Dans la nuit du 14 au 15 mai 1899, une tornade de faible intensité (EF1) frappe une partie de la vallée de l'Arve (Haute-Savoie). Le phénomène a surtout provoqué des dommages à Marignier.

Cette tornade fait partie des très rares cas observés sur ce secteur des Alpes françaises.
 

Principales caractéristiques de la tornade

intensité maximale :  EF1, soit des vents estimés entre 135 km/h et 175 km/h
* distance parcourue : 12 kilomètres (distance minimale certaine)
* largeur moyenne : indéterminée

* communes traversées : CHÂTILLON-SUR-CLUSES, CLUSES (Pressy), THYEZ (le Nanty, Ternier), MARIGNIER (Anterne, Coppy), AYSE (Étraz, les Contamines), BONNEVILLE (l'Épargny)
* département : HAUTE-SAVOIE (74)
* altitude moyenne du terrain : 550 mètres
* type de terrain : territoires agricoles, forêts et milieux semi-naturels

* principaux dégâts : pommiers et poiriers arrachés, gros sapins arrachés, toitures enlevées

NB : l'intensité des tornades est déterminée sur l'échelle EF augmentée. Cette version de l'échelle EF, mise en place par KERAUNOS depuis 2009, ajoute aux critères américains une série de spécificités propres à l'habitat européen.
 

Parcours de la tornade

 
© d'après une carte du Ministère de l'Intérieur
 

Un sens de rotation cyclonique

La Nature, dans son édition du 2e semestre de l'année 1899, fait part d'une tornade qui s'est déroulée dans la nuit du 14 au 15 mai 1899, dans la vallée de l'Arve. Le phénomène, qui s'est déroulé sans orage, succède toutefois à une journée instable, marquée par des pluies orageuses importantes durant l'après-midi du 14 mai.
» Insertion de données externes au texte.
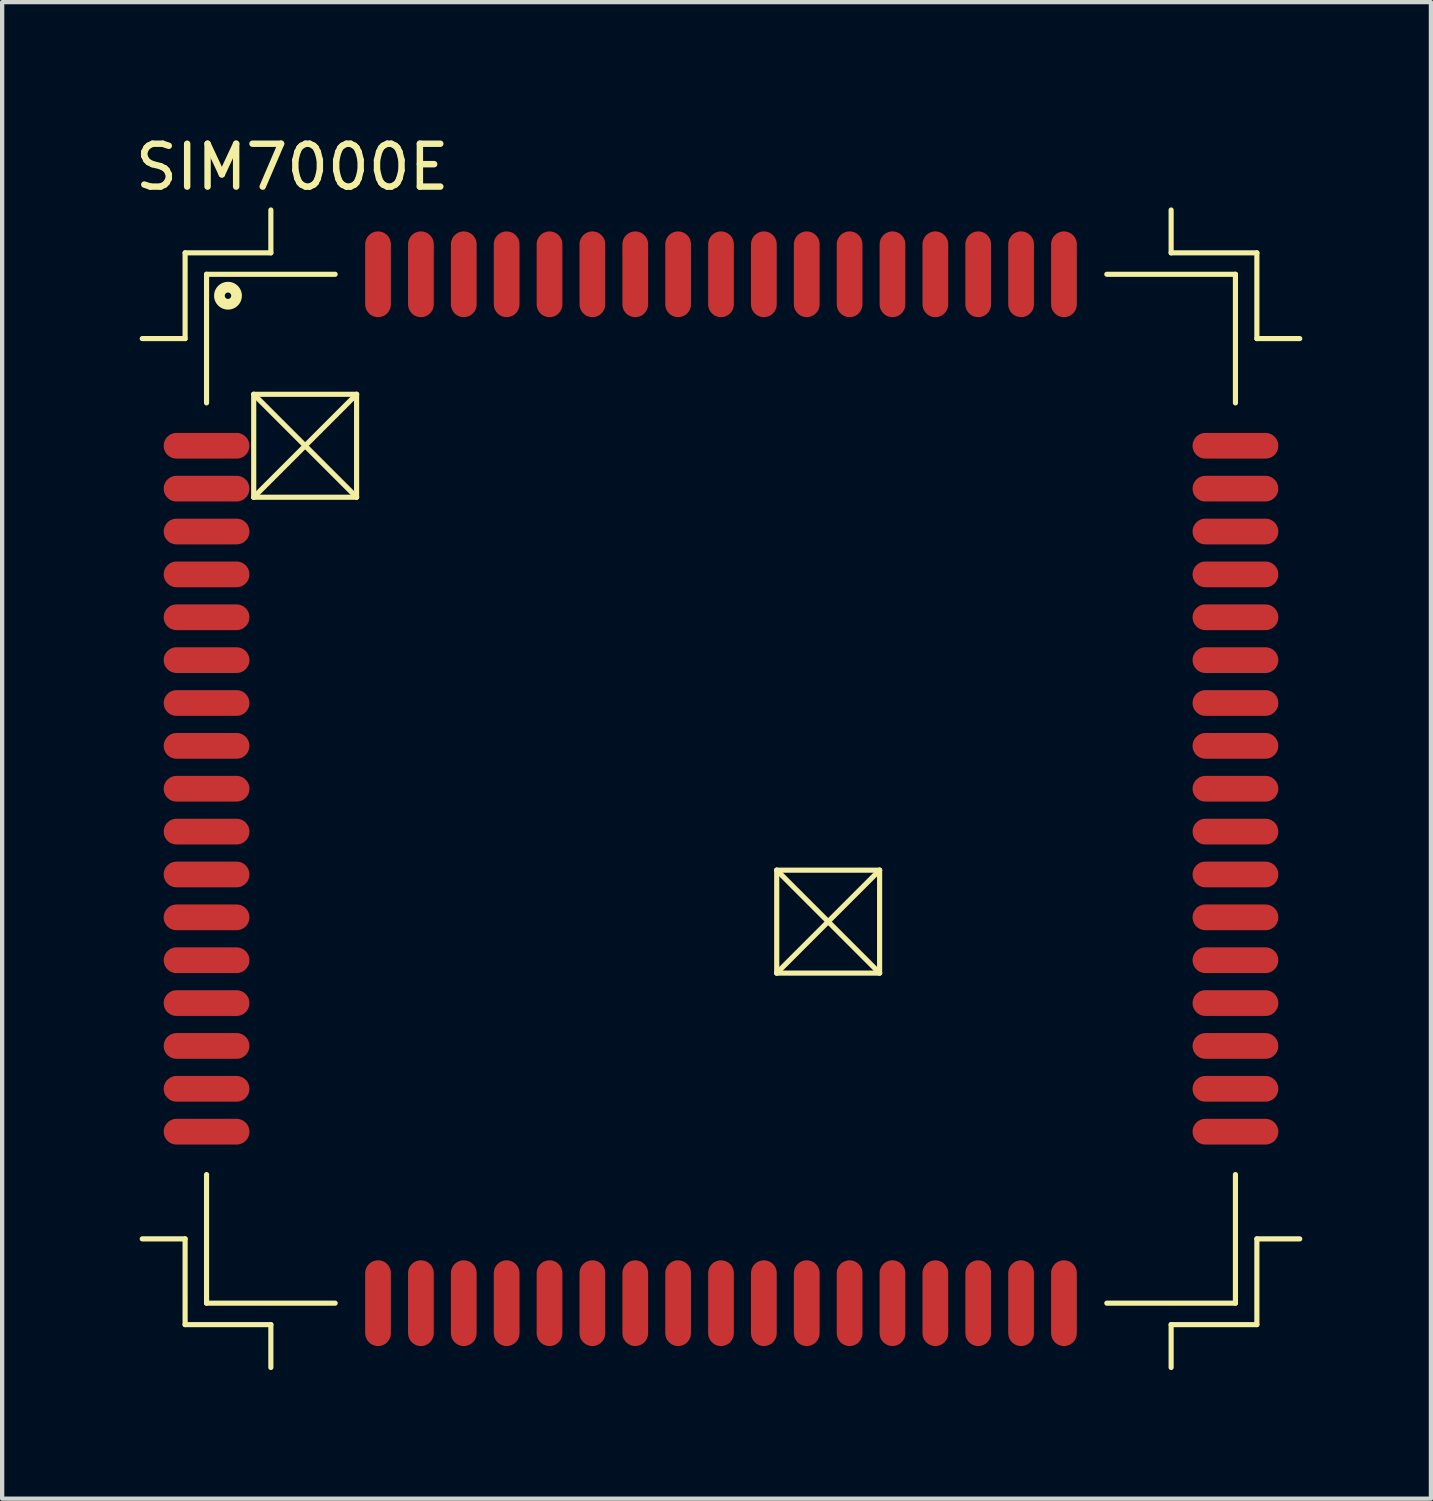
<source format=kicad_pcb>
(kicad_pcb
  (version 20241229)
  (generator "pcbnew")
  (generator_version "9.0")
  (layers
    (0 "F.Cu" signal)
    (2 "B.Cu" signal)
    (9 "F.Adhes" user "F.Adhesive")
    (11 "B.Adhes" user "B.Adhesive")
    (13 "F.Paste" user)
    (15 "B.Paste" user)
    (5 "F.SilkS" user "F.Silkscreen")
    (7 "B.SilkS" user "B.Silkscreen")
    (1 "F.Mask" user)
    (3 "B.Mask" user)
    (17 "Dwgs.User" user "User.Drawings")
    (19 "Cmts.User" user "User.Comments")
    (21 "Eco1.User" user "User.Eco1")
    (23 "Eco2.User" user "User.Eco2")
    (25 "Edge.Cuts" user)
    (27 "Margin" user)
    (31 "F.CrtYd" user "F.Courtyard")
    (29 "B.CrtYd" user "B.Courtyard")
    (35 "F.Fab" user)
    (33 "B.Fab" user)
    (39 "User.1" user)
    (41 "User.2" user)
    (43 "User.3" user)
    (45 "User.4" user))
  (footprint "SIM7000E"
    (layer "F.Cu")
    (at 13.768 15.348)
    (property "Reference" "SIM7000E" (at -10 -14.5 0) (layer "F.SilkS") (effects (font (size 1 1) (thickness 0.15))))
    (attr through_hole)
    (fp_line (start -12.5 -12.5) (end -12.5 -10.5) (stroke (width 0.12) (type solid)) (layer "F.SilkS"))
    (fp_line (start -12.5 -12.5) (end -10.5 -12.5) (stroke (width 0.12) (type solid)) (layer "F.SilkS"))
    (fp_line (start -12.5 -10.5) (end -13.5 -10.5) (stroke (width 0.12) (type solid)) (layer "F.SilkS"))
    (fp_line (start -12.5 10.5) (end -13.5 10.5) (stroke (width 0.12) (type solid)) (layer "F.SilkS"))
    (fp_line (start -12.5 12.5) (end -12.5 10.5) (stroke (width 0.12) (type solid)) (layer "F.SilkS"))
    (fp_line (start -12 -12) (end -12 -9) (stroke (width 0.12) (type solid)) (layer "F.SilkS"))
    (fp_line (start -12 -12) (end -9 -12) (stroke (width 0.12) (type solid)) (layer "F.SilkS"))
    (fp_line (start -12 9) (end -12 12) (stroke (width 0.12) (type solid)) (layer "F.SilkS"))
    (fp_line (start -12 12) (end -9 12) (stroke (width 0.12) (type solid)) (layer "F.SilkS"))
    (fp_line (start -10.9 -9.2) (end -10.9 -6.8) (stroke (width 0.12) (type solid)) (layer "F.SilkS"))
    (fp_line (start -10.9 -9.2) (end -8.5 -9.2) (stroke (width 0.12) (type solid)) (layer "F.SilkS"))
    (fp_line (start -10.9 -9.2) (end -8.5 -6.8) (stroke (width 0.12) (type solid)) (layer "F.SilkS"))
    (fp_line (start -10.9 -6.8) (end -8.5 -9.2) (stroke (width 0.12) (type solid)) (layer "F.SilkS"))
    (fp_line (start -10.9 -6.8) (end -8.5 -6.8) (stroke (width 0.12) (type solid)) (layer "F.SilkS"))
    (fp_line (start -10.5 -12.5) (end -10.5 -13.5) (stroke (width 0.12) (type solid)) (layer "F.SilkS"))
    (fp_line (start -10.5 12.5) (end -12.5 12.5) (stroke (width 0.12) (type solid)) (layer "F.SilkS"))
    (fp_line (start -10.5 12.5) (end -10.5 13.5) (stroke (width 0.12) (type solid)) (layer "F.SilkS"))
    (fp_line (start -8.5 -6.8) (end -8.5 -9.2) (stroke (width 0.12) (type solid)) (layer "F.SilkS"))
    (fp_line (start 1.3 1.9) (end 1.3 4.3) (stroke (width 0.12) (type solid)) (layer "F.SilkS"))
    (fp_line (start 1.3 1.9) (end 3.7 1.9) (stroke (width 0.12) (type solid)) (layer "F.SilkS"))
    (fp_line (start 1.3 1.9) (end 3.7 4.3) (stroke (width 0.12) (type solid)) (layer "F.SilkS"))
    (fp_line (start 1.3 4.3) (end 3.7 1.9) (stroke (width 0.12) (type solid)) (layer "F.SilkS"))
    (fp_line (start 1.3 4.3) (end 3.7 4.3) (stroke (width 0.12) (type solid)) (layer "F.SilkS"))
    (fp_line (start 3.7 4.3) (end 3.7 1.9) (stroke (width 0.12) (type solid)) (layer "F.SilkS"))
    (fp_line (start 9 -12) (end 12 -12) (stroke (width 0.12) (type solid)) (layer "F.SilkS"))
    (fp_line (start 9 12) (end 12 12) (stroke (width 0.12) (type solid)) (layer "F.SilkS"))
    (fp_line (start 10.5 -12.5) (end 10.5 -13.5) (stroke (width 0.12) (type solid)) (layer "F.SilkS"))
    (fp_line (start 10.5 -12.5) (end 12.5 -12.5) (stroke (width 0.12) (type solid)) (layer "F.SilkS"))
    (fp_line (start 10.5 12.5) (end 10.5 13.5) (stroke (width 0.12) (type solid)) (layer "F.SilkS"))
    (fp_line (start 12 -12) (end 12 -9) (stroke (width 0.12) (type solid)) (layer "F.SilkS"))
    (fp_line (start 12 12) (end 12 9) (stroke (width 0.12) (type solid)) (layer "F.SilkS"))
    (fp_line (start 12.5 -12.5) (end 12.5 -10.5) (stroke (width 0.12) (type solid)) (layer "F.SilkS"))
    (fp_line (start 12.5 -10.5) (end 13.5 -10.5) (stroke (width 0.12) (type solid)) (layer "F.SilkS"))
    (fp_line (start 12.5 10.5) (end 12.5 12.5) (stroke (width 0.12) (type solid)) (layer "F.SilkS"))
    (fp_line (start 12.5 10.5) (end 13.5 10.5) (stroke (width 0.12) (type solid)) (layer "F.SilkS"))
    (fp_line (start 12.5 12.5) (end 10.5 12.5) (stroke (width 0.12) (type solid)) (layer "F.SilkS"))
    (fp_circle (center -11.5 -11.5) (end -11.3 -11.5) (stroke (width 0.25) (type solid)) (fill no) (layer "F.SilkS"))
    (pad "1" smd oval (at -12 -8) (size 2 0.6) (layers "F.Cu" "F.Mask" "F.Paste"))
    (pad "2" smd oval (at -12 -7) (size 2 0.6) (layers "F.Cu" "F.Mask" "F.Paste"))
    (pad "3" smd oval (at -12 -6) (size 2 0.6) (layers "F.Cu" "F.Mask" "F.Paste"))
    (pad "4" smd oval (at -12 -5) (size 2 0.6) (layers "F.Cu" "F.Mask" "F.Paste"))
    (pad "5" smd oval (at -12 -4) (size 2 0.6) (layers "F.Cu" "F.Mask" "F.Paste"))
    (pad "6" smd oval (at -12 -3) (size 2 0.6) (layers "F.Cu" "F.Mask" "F.Paste"))
    (pad "7" smd oval (at -12 -2) (size 2 0.6) (layers "F.Cu" "F.Mask" "F.Paste"))
    (pad "8" smd oval (at -12 -1) (size 2 0.6) (layers "F.Cu" "F.Mask" "F.Paste"))
    (pad "9" smd oval (at -12 0) (size 2 0.6) (layers "F.Cu" "F.Mask" "F.Paste"))
    (pad "10" smd oval (at -12 1) (size 2 0.6) (layers "F.Cu" "F.Mask" "F.Paste"))
    (pad "11" smd oval (at -12 2) (size 2 0.6) (layers "F.Cu" "F.Mask" "F.Paste"))
    (pad "12" smd oval (at -12 3) (size 2 0.6) (layers "F.Cu" "F.Mask" "F.Paste"))
    (pad "13" smd oval (at -12 4) (size 2 0.6) (layers "F.Cu" "F.Mask" "F.Paste"))
    (pad "14" smd oval (at -12 5) (size 2 0.6) (layers "F.Cu" "F.Mask" "F.Paste"))
    (pad "15" smd oval (at -12 6) (size 2 0.6) (layers "F.Cu" "F.Mask" "F.Paste"))
    (pad "16" smd oval (at -12 7) (size 2 0.6) (layers "F.Cu" "F.Mask" "F.Paste"))
    (pad "17" smd oval (at -12 8) (size 2 0.6) (layers "F.Cu" "F.Mask" "F.Paste"))
    (pad "18" smd oval (at -8 12 90) (size 2 0.6) (layers "F.Cu" "F.Mask" "F.Paste"))
    (pad "19" smd oval (at -7 12 90) (size 2 0.6) (layers "F.Cu" "F.Mask" "F.Paste"))
    (pad "20" smd oval (at -6 12 90) (size 2 0.6) (layers "F.Cu" "F.Mask" "F.Paste"))
    (pad "21" smd oval (at -5 12 90) (size 2 0.6) (layers "F.Cu" "F.Mask" "F.Paste"))
    (pad "22" smd oval (at -4 12 90) (size 2 0.6) (layers "F.Cu" "F.Mask" "F.Paste"))
    (pad "23" smd oval (at -3 12 90) (size 2 0.6) (layers "F.Cu" "F.Mask" "F.Paste"))
    (pad "24" smd oval (at -2 12 90) (size 2 0.6) (layers "F.Cu" "F.Mask" "F.Paste"))
    (pad "25" smd oval (at -1 12 90) (size 2 0.6) (layers "F.Cu" "F.Mask" "F.Paste"))
    (pad "26" smd oval (at 0 12 90) (size 2 0.6) (layers "F.Cu" "F.Mask" "F.Paste"))
    (pad "27" smd oval (at 1 12 90) (size 2 0.6) (layers "F.Cu" "F.Mask" "F.Paste"))
    (pad "28" smd oval (at 2 12 90) (size 2 0.6) (layers "F.Cu" "F.Mask" "F.Paste"))
    (pad "29" smd oval (at 3 12 90) (size 2 0.6) (layers "F.Cu" "F.Mask" "F.Paste"))
    (pad "30" smd oval (at 4 12 90) (size 2 0.6) (layers "F.Cu" "F.Mask" "F.Paste"))
    (pad "31" smd oval (at 5 12 90) (size 2 0.6) (layers "F.Cu" "F.Mask" "F.Paste"))
    (pad "32" smd oval (at 6 12 90) (size 2 0.6) (layers "F.Cu" "F.Mask" "F.Paste"))
    (pad "33" smd oval (at 7 12 90) (size 2 0.6) (layers "F.Cu" "F.Mask" "F.Paste"))
    (pad "34" smd oval (at 8 12 90) (size 2 0.6) (layers "F.Cu" "F.Mask" "F.Paste"))
    (pad "35" smd oval (at 12 8) (size 2 0.6) (layers "F.Cu" "F.Mask" "F.Paste"))
    (pad "36" smd oval (at 12 7) (size 2 0.6) (layers "F.Cu" "F.Mask" "F.Paste"))
    (pad "37" smd oval (at 12 6) (size 2 0.6) (layers "F.Cu" "F.Mask" "F.Paste"))
    (pad "38" smd oval (at 12 5) (size 2 0.6) (layers "F.Cu" "F.Mask" "F.Paste"))
    (pad "39" smd oval (at 12 4) (size 2 0.6) (layers "F.Cu" "F.Mask" "F.Paste"))
    (pad "40" smd oval (at 12 3) (size 2 0.6) (layers "F.Cu" "F.Mask" "F.Paste"))
    (pad "41" smd oval (at 12 2) (size 2 0.6) (layers "F.Cu" "F.Mask" "F.Paste"))
    (pad "42" smd oval (at 12 1) (size 2 0.6) (layers "F.Cu" "F.Mask" "F.Paste"))
    (pad "43" smd oval (at 12 0) (size 2 0.6) (layers "F.Cu" "F.Mask" "F.Paste"))
    (pad "44" smd oval (at 12 -1) (size 2 0.6) (layers "F.Cu" "F.Mask" "F.Paste"))
    (pad "45" smd oval (at 12 -2) (size 2 0.6) (layers "F.Cu" "F.Mask" "F.Paste"))
    (pad "46" smd oval (at 12 -3) (size 2 0.6) (layers "F.Cu" "F.Mask" "F.Paste"))
    (pad "47" smd oval (at 12 -4) (size 2 0.6) (layers "F.Cu" "F.Mask" "F.Paste"))
    (pad "48" smd oval (at 12 -5) (size 2 0.6) (layers "F.Cu" "F.Mask" "F.Paste"))
    (pad "49" smd oval (at 12 -6) (size 2 0.6) (layers "F.Cu" "F.Mask" "F.Paste"))
    (pad "50" smd oval (at 12 -7) (size 2 0.6) (layers "F.Cu" "F.Mask" "F.Paste"))
    (pad "51" smd oval (at 12 -8) (size 2 0.6) (layers "F.Cu" "F.Mask" "F.Paste"))
    (pad "52" smd oval (at 8 -12 90) (size 2 0.6) (layers "F.Cu" "F.Mask" "F.Paste"))
    (pad "53" smd oval (at 7 -12 90) (size 2 0.6) (layers "F.Cu" "F.Mask" "F.Paste"))
    (pad "54" smd oval (at 6 -12 90) (size 2 0.6) (layers "F.Cu" "F.Mask" "F.Paste"))
    (pad "55" smd oval (at 5 -12 90) (size 2 0.6) (layers "F.Cu" "F.Mask" "F.Paste"))
    (pad "56" smd oval (at 4 -12 90) (size 2 0.6) (layers "F.Cu" "F.Mask" "F.Paste"))
    (pad "57" smd oval (at 3 -12 90) (size 2 0.6) (layers "F.Cu" "F.Mask" "F.Paste"))
    (pad "58" smd oval (at 2 -12 90) (size 2 0.6) (layers "F.Cu" "F.Mask" "F.Paste"))
    (pad "59" smd oval (at 1 -12 90) (size 2 0.6) (layers "F.Cu" "F.Mask" "F.Paste"))
    (pad "60" smd oval (at 0 -12 90) (size 2 0.6) (layers "F.Cu" "F.Mask" "F.Paste"))
    (pad "61" smd oval (at -1 -12 90) (size 2 0.6) (layers "F.Cu" "F.Mask" "F.Paste"))
    (pad "62" smd oval (at -2 -12 90) (size 2 0.6) (layers "F.Cu" "F.Mask" "F.Paste"))
    (pad "63" smd oval (at -3 -12 90) (size 2 0.6) (layers "F.Cu" "F.Mask" "F.Paste"))
    (pad "64" smd oval (at -4 -12 90) (size 2 0.6) (layers "F.Cu" "F.Mask" "F.Paste"))
    (pad "65" smd oval (at -5 -12 90) (size 2 0.6) (layers "F.Cu" "F.Mask" "F.Paste"))
    (pad "66" smd oval (at -6 -12 90) (size 2 0.6) (layers "F.Cu" "F.Mask" "F.Paste"))
    (pad "67" smd oval (at -7 -12 90) (size 2 0.6) (layers "F.Cu" "F.Mask" "F.Paste"))
    (pad "68" smd oval (at -8 -12 90) (size 2 0.6) (layers "F.Cu" "F.Mask" "F.Paste")))
  (gr_rect
    (start -3 -3)
    (end 30.328 31.908)
    (stroke (width 0.1) (type default))
    (fill no)
    (layer "Edge.Cuts")))
</source>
Ces observations sont confirmées par une réanalyse de la situation météorologique des 14 et 15 mai 1899, dans laquelle la France est soumise à un flux de Sud dépressionnaire.

Selon les observations faites sur place, le phénomène s'est déroulé le 15 mai, entre 3 et 4 heures du matin, et selon un sens de déplacement de l'Est vers l'Ouest (avec une inflexion vers le Nord-Ouest en fin de parcours), soit sur une trajectoire totale de 16 kilomètres entre Cluses et Saint-Jean-de-Tholome. Mais l'inventaire des dommages n'ayant été détaillé que dans la vallée de l'Arve, il est plus raisonnable de considérer que la tornade a parcouru une trajectoire de 12 kilomètres en ligne droite entre Châtillon-sur-Cluses et Bonneville, et selon un sens de déplacement qui demeure encore incertain à ce jour.

Le relevé des dommages a permis de définir un sens de rotation cyclonique pour cette tornade, qui peut être classée en intensité EF1 sur l'échelle de Fujita améliorée. Principalement de Châtillon à Ayse, des arbres fruitiers (pommiers et poiriers) et des gros sapins ont été arrachés, et des toitures enlevées. A Bonneville, seules des tuiles sont projetées au sol.

Pour expliquer le phénomène, O. Jullien, licencié ès sciences, invoque la topographie de la vallée de l'Arve qui aurait pu faciliter un cisaillement local. Cette configuration spécifique n'est pas sans rappeler celle des plissements jurassiens, eux-aussi vecteurs de phénomènes tourbillonnaires de grande ampleur, à l'image de la tornade EF4 de Saint-Claude du 19 août 1890.